Future of U.N.’s Role in Combating Climate Change at Stake in Cancun. By Adam Morton and Tom Arup, Sydney Herald, 11/27/10. “Politicians, bureaucrats, lobbyists and activists have begun rolling in [to Cancun] for the first major U.N. meeting on climate change since the disastrous close last December to the Copenhagen conference. At stake, insiders say, is nothing less than the future of the UN's role in reducing greenhouse gas emissions and addressing the climate change that scientists warn is already locked in.
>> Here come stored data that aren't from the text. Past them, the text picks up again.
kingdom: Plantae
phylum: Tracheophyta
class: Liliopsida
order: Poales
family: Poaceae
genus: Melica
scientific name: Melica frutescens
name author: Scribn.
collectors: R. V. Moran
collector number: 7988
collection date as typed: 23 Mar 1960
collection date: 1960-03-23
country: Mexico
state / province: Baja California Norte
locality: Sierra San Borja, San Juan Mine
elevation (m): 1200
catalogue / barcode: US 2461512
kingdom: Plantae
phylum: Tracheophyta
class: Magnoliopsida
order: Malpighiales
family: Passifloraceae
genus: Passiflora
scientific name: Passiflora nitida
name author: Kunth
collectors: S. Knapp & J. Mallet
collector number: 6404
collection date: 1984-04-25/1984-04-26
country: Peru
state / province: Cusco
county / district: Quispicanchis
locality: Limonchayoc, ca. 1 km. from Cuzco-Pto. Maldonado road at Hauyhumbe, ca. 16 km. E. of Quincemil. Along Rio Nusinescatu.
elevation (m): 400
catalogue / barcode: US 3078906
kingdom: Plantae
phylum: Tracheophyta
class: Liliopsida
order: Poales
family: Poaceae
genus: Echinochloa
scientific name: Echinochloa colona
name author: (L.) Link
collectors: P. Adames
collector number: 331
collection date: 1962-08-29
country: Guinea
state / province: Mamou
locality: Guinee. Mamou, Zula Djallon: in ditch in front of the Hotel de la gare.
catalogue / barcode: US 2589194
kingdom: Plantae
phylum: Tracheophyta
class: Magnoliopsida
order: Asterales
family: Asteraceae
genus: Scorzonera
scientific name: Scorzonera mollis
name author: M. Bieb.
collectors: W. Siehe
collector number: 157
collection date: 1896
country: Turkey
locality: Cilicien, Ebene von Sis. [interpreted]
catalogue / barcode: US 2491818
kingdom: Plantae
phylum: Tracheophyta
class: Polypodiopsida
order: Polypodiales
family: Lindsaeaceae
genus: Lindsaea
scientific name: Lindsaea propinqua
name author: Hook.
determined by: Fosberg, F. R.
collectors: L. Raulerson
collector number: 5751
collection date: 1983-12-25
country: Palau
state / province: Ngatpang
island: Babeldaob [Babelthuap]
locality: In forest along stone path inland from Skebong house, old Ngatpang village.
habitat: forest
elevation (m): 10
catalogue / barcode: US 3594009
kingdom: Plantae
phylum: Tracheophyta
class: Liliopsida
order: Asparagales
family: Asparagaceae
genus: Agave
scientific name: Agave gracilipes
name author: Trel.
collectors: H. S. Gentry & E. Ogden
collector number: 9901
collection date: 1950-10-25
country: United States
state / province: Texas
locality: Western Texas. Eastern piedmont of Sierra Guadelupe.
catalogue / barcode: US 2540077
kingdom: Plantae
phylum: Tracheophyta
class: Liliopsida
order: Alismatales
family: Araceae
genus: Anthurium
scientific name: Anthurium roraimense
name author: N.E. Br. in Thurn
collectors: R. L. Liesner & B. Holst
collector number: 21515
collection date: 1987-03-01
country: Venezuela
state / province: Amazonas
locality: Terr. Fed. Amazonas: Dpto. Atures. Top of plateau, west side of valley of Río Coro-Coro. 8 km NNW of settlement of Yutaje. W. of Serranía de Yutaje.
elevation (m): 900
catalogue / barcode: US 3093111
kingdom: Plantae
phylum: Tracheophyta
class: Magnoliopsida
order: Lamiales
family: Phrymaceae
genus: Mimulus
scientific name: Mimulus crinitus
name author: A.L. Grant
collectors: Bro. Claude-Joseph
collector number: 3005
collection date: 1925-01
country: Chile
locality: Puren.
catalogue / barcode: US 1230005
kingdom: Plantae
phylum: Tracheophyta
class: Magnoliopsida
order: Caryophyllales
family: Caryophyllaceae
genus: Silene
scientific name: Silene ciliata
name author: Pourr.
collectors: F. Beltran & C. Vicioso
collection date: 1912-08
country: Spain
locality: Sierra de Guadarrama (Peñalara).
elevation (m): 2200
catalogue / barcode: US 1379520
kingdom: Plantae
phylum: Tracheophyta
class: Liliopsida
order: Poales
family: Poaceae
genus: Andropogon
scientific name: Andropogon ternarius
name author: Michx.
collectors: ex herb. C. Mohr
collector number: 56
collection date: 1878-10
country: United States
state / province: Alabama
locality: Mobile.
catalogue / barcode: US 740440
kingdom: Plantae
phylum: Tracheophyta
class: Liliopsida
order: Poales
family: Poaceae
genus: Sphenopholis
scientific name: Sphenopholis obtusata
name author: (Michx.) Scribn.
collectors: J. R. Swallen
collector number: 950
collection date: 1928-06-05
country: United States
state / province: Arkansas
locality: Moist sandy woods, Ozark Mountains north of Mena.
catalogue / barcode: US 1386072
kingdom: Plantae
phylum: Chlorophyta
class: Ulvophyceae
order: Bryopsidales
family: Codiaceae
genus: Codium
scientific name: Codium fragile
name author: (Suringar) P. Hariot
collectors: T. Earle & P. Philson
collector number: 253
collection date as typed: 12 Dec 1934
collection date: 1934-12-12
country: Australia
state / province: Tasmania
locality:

Eighteen years after their birth at the Rio de Janeiro Earth Summit, the UN climate negotiations that yielded the 1997 Kyoto Protocol are in need of redemption, in the form of methodical progress towards a treaty that can be completed within the next two years.

''‘The order of the day is pragmatism,’ said a UN assistant secretary-general, Robert Orr, this week of the Cancun meeting, suggesting negotiators should ‘make progress where we can on the issues we can.’ With the US and China at odds on key points, those issues are expected to include reducing emissions from destroying tropical rainforests, providing financial help to the world's most vulnerable countries and sharing clean energy technology with developing nations. Bigger stumbling blocks -- locking in emissions targets, China consenting to international verification of its emissions, and the legal design of a new climate treaty to start in 2013 -- are likely to have to wait. The most significant question going into the meeting is: can the talks rebuild the trust shattered at Copenhagen and lay a foundation for a climate pact to be signed next year in Durban, South Africa or, more likely, in Rio de Janeiro in December 2012?”